Bichard bewails red tape

May 4, 2001

Education department chief Sir Michael Bichard admitted this week that education policy, such as the teaching quality assessment, had become overly bureaucratic and interventionist.

Sir Michael, departing permanent secretary at the Department for Education and Employment, said that one lesson he had learnt in his six years in the post was that there was a risk of government and the policy it produces becoming overly prescriptive.

Sir Michael, who leaves his DFEE post on May 19 and becomes rector of the London Institute in September, told the education and employment committee on Tuesday that, since beginning the handover with the present institute rector, Sir William Stubbs, he had realised just how bureaucratic exercises like the TQA can be.
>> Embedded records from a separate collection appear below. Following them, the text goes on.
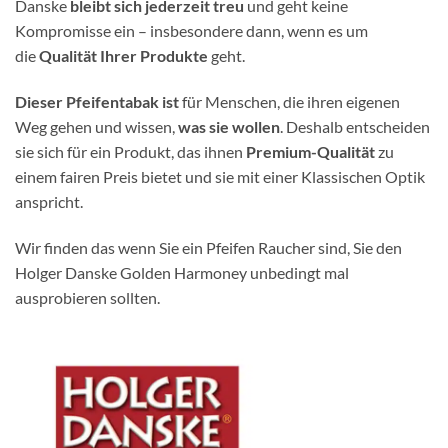
Danske
bleibt sich jederzeit treu
und geht keine
Kompromisse ein – insbesondere dann, wenn es um
die
Qualität Ihrer Produkte
geht.
Dieser Pfeifentabak ist
für Menschen, die ihren eigenen
Weg gehen und wissen,
was sie wollen
. Deshalb entscheiden
sie sich für ein Produkt, das ihnen
Premium-Qualität
zu
einem fairen Preis bietet und sie mit einer Klassischen Optik
anspricht.
Wir finden das wenn Sie ein Pfeifen Raucher sind, Sie den
Holger Danske Golden Harmoney unbedingt mal
ausprobieren sollten.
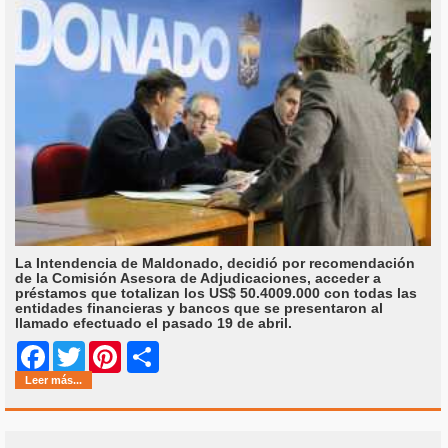
La Intendencia de Maldonado, decidió por recomendación
de la Comisión Asesora de Adjudicaciones, acceder a
préstamos que totalizan los US$ 50.4009.000 con todas las
entidades financieras y bancos que se presentaron al
llamado efectuado el pasado 19 de abril.
Share
Facebook
Twitter
Pinterest
Leer más...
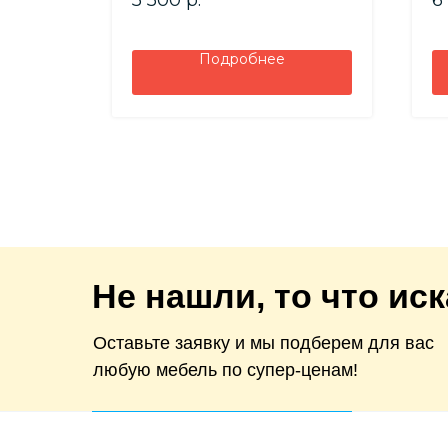
5 500
р.
6
Глубина - 376 мм
Подробнее
Не нашли, то что ис
Оставьте заявку и мы подберем для вас
любую мебель по супер-ценам!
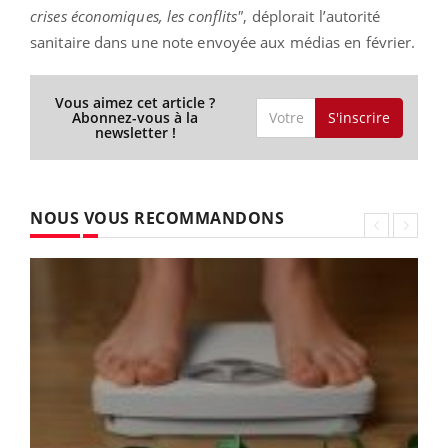
crises économiques, les conflits"
, déplorait l’autorité
sanitaire dans une note envoyée aux médias en février.
Vous aimez cet article ?
S'inscrire
Abonnez-vous à la
newsletter !
NOUS VOUS RECOMMANDONS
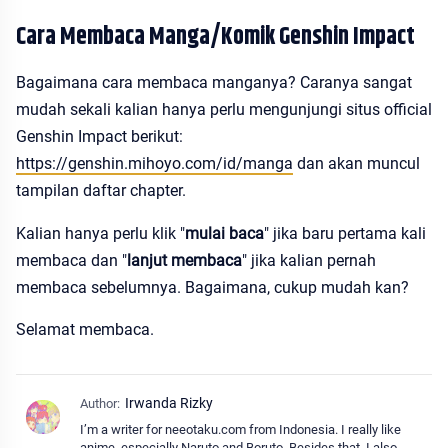
Cara Membaca Manga/Komik Genshin Impact
Bagaimana cara membaca manganya? Caranya sangat
mudah sekali kalian hanya perlu mengunjungi situs official
Genshin Impact berikut:
https://genshin.mihoyo.com/id/manga
dan akan muncul
tampilan daftar chapter.
Kalian hanya perlu klik "
mulai baca
" jika baru pertama kali
membaca dan "
lanjut membaca
" jika kalian pernah
membaca sebelumnya. Bagaimana, cukup mudah kan?
Selamat membaca.
I’m a writer for neeotaku.com from Indonesia. I really like
anime, especially Naruto and Boruto. Besides that, I also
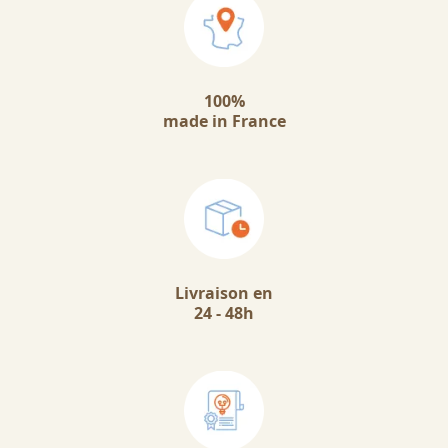
100%
made in France
Livraison en
24 - 48h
Sir Michael said that the Higher Education Funding Council for England had been asked to investigate ways to reduce bureaucracy and that he would be using his influence as rector of the institute to reduce red tape.

He also told the committee that there was a need to keep a close eye on student debt.

Tuition fees were not the problem in terms of debt aversion, he said, but the increased size of the loans students have had to take out since the government scrapped means-tested maintenance grants was.

MPs quizzed Sir Michael about the future of the DFEE, which it is rumoured will be split in the next parliament, with employment forming a new department with the Benefits Agency.

Sir Michael refused to comment on future moves, but said that he was proud of what the department had achieved and that he would be "very, very sad" to see it split.